As divine life is passed from those Christian doctors and nurses to the patients whose lives they touch, reproduction takes place and the Kingdom of God grows.  God can use a very un-reproducible method to grow his church.

On the other hand, if E.E. is seen as being “the answer” to reaching people with the gospel and is taught simply as words to be spoken and passed on to others, a very reproducible method will have no power at all to make any eternal difference in the life of a single person.

  • So is it wrong to get excited about promising new methods or practices?  Absolutely not!  They may very well be God’s good gifts to us to enable us to do his work in the power of the Holy Spirit.
  • Is it wrong to evaluate methods and practices on the basis of their capacity to be reproduced by the people we are trying to reach?  Absolutely not!  The desire to use reproducible methods springs from a desire that the power of God be glorified.  When God chooses to use a world-class hospital, it can be tempting to say that it was the hospital that brought about the conversions, but when God uses simple, reproducible practices, it is usually more apparent that it is his power that produced the fruit.
  • Is it wrong to use non-reproducible methods?  Not if we receive specific instructions from “the Head” to do so.  I would not stand in the way of any Christian worker or organization who is following what they believe to the clear leading of the Holy Spirit.  The trick is to make sure that we are hearing from him and not depending on fleshly resources to do spiritual work.

Zechariah 4:6

Not by might, nor by power, but by my Spirit, says the Lord of hosts.

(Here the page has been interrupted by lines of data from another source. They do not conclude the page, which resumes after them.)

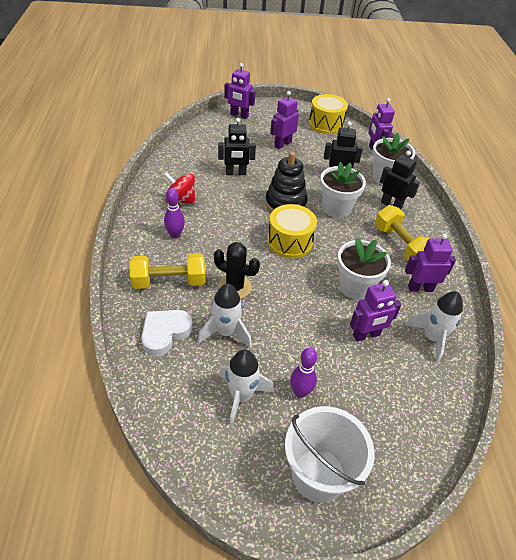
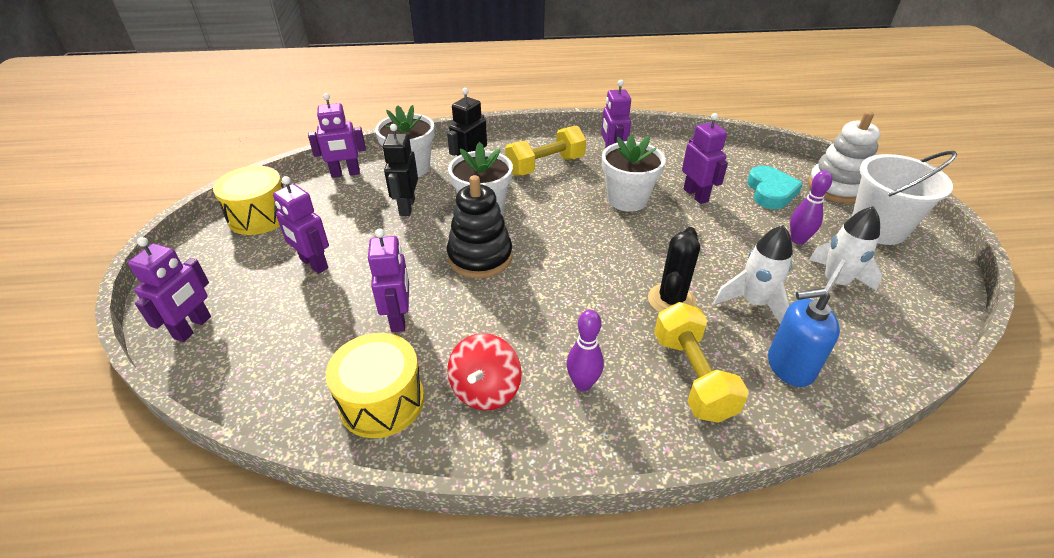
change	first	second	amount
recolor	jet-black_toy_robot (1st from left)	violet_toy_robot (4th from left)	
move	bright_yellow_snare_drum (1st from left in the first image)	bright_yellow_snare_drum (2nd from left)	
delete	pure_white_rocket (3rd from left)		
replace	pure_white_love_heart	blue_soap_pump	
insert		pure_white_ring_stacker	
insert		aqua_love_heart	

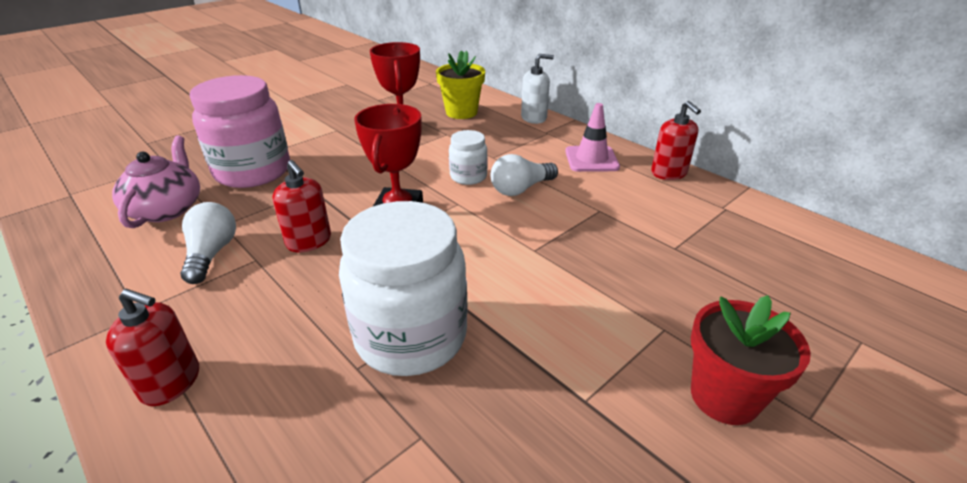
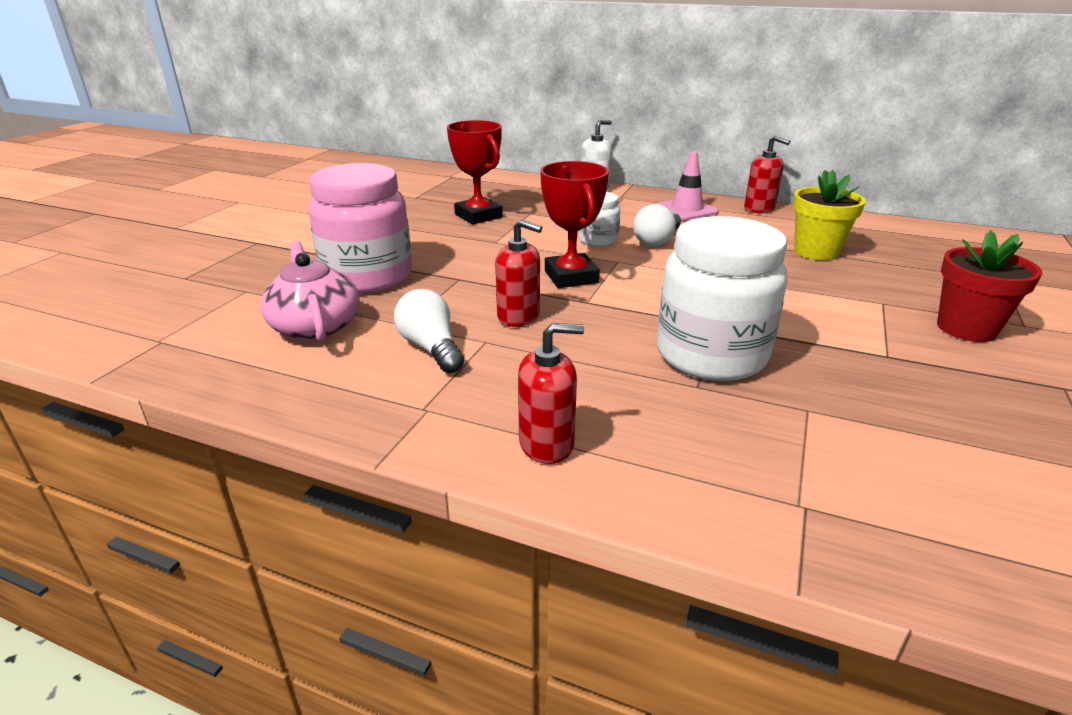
change	first	second	amount
move	bright_yellow_flower_pot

The folly of repressing religious freedom

What follows is a line of logic that may come in useful some day if you are challenged as to why it is not wrong to “proselytize.”  

What is behind the prohibition of sharing one’s religious beliefs with another?  If you were to ask someone who holds this position that “proselytism” should be prohibited, I can only think of two different ways that they could logically respond.  1) “Your religious belief is invalid, wrong, misguided, inaccurate (use whatever word you want) therefore it is unethical for you to share it with others since you are leading them astray.  They must be protected from your wrong belief.”  The other possibility would be, 2)  “All religious beliefs are valid and therefore it is unethical of you to try to destroy another person’s valid belief system through the imposition of your belief system.

The answer to the first objection is as follows:  If you see my religious beliefs as wrong and yours as right, then you have an ethical obligation to convince me and others of your beliefs.  Ethically, you MUST try to proselytize me.  If you are going to hold to a position that not all religious beliefs are valid, but some are, or maybe even only one is, then you must admit the ethical necessity of each religious system being allowed to present its claims.  Freedom to “proselytize” is demanded by the position that there is only one or even a few belief systems that are valid.

Unrelated to this line of logic, but also a valid response to the first objection is the idea that what is true will ultimately prevail.  This is Gamaliel’s argument in the book of Acts.  “If this teaching is not of God, it will fail anyway, so let them “proselytize”.  If it IS of God, then you will only find yourselves resisting God.”

In my thinking, the reponse to the second objection is even easier and much more obvious.  If all religious beliefs are valid, then there should be absolutely no ethical objection to allowing each individual to choose whatever valid religious belief he so chooses.  Obviously this would not include a coerced change of beliefs, but although often accused of coercion, no truly Christian evangelism even comes close to this.

I realize that pure logic will never lead to religious freedom to share one’s religious beliefs because there is an active spiritual resistance to God’s rule behind all prohibitions of religious freedom, but the above arguments might be useful at some point.